Testing the “Low RSI” Filter
Given that low RSI at entry seemed to be a clear indicator of a struggling trade, I decided to test a filter: what if we simply avoided trades that entered with a low RSI (let’s call this rsi_min)?
Here’s what we found:
- In-Sample (IS) Improvement, Out-of-Sample (OOS) Flat: When testing this filter on the historical data it was derived from (in-sample), the Profit Factor (PF) improved slightly from 0.98 to 1.02 during weak market periods.
- Quick Jargon Buster: Profit Factor (PF) is simply your gross profit divided by your gross loss. A PF greater than 1 means you’re profitable. A PF below 1 means you’re losing money. So, moving from 0.98 to 1.02 during a weak period is a small but welcome improvement – it means you went from slightly unprofitable to slightly profitable.
- No Overall Improvement: However, when applied to new, unseen data (out-of-sample), the overall Profit Factor remained essentially flat (1.48 before the filter, 1.47-1.48 after). This means the filter didn’t make the system better in real-world, forward testing.

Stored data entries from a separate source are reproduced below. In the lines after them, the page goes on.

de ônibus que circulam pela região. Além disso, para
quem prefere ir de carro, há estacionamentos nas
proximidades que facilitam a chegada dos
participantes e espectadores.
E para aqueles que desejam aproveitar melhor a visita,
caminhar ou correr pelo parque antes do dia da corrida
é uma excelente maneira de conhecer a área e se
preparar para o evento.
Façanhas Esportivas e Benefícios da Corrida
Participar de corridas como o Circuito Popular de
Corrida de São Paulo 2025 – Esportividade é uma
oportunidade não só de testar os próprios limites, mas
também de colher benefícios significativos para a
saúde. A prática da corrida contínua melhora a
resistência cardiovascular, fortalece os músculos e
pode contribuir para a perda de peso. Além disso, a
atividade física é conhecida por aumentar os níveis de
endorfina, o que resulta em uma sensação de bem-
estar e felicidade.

- Fewer Trades: Implementing the
rsi_minfilter also reduced the total number of trades by about 9%. In other words, while the filter seemed to help a tiny bit in specific, historically weak periods, it didn’t improve the system’s overall profitability when looking at new data. Most of the sub-periods tested showed little to no change in performance.
What I Learned
This was a fascinating outcome! We could identify a common characteristic of losing trades (low RSI at entry), but filtering them out didn’t make the system better. Why? The core reason lies in the nature of trend-following systems. Trend followers make most of their money from a few very large “fat tail” wins – those huge, extended trends. The losses, on the other hand, tend to be numerous but small. Imagine you’re fishing for a specific type of big, valuable fish. You cast your net, and sometimes you catch a big one, but often you catch small, less valuable fish (or even just seaweed!). If you try to meticulously filter out every piece of seaweed or every tiny fish, you might also accidentally throw back some of the small-but-still-valuable fish that were mixed in. More importantly, all that filtering effort doesn’t help you catch more of the big, valuable fish that truly drive your profits. That’s what happened here. The low-RSI “losing trades” were indeed more frequent, but their average loss was relatively small. By removing them, we also ended up removing the occasional winning trades that happened to occur under similar low-RSI conditions. The net effect was that we didn’t significantly reduce our overall losses, and we certainly didn’t increase our big wins. This reinforces a fundamental truth about trend following: you can often identify the losing trades, but avoiding them doesn’t necessarily make you more profitable overall. It’s just part of the game. The real profits come from letting the big winners run, not from obsessing over small losses.
The Verdict
Ultimately, this data-driven analysis confirmed that our robust5 FX/H1/HTF EA is already quite robust. There isn’t much “low-hanging fruit” left to pick in terms of filtering out losing trades to boost overall performance.
However, the rsi_min filter isn’t entirely useless. While it didn’t improve the overall PF, it did show a slight improvement during weak market regimes (from PF 0.98 to 1.02). This means it can act as a “conservative option” to slightly increase the system’s survivability during its worst periods. For this reason, the rsi_min filter will remain implemented in the system, but it won’t be part of any major changes for the upcoming v1.4.1 release.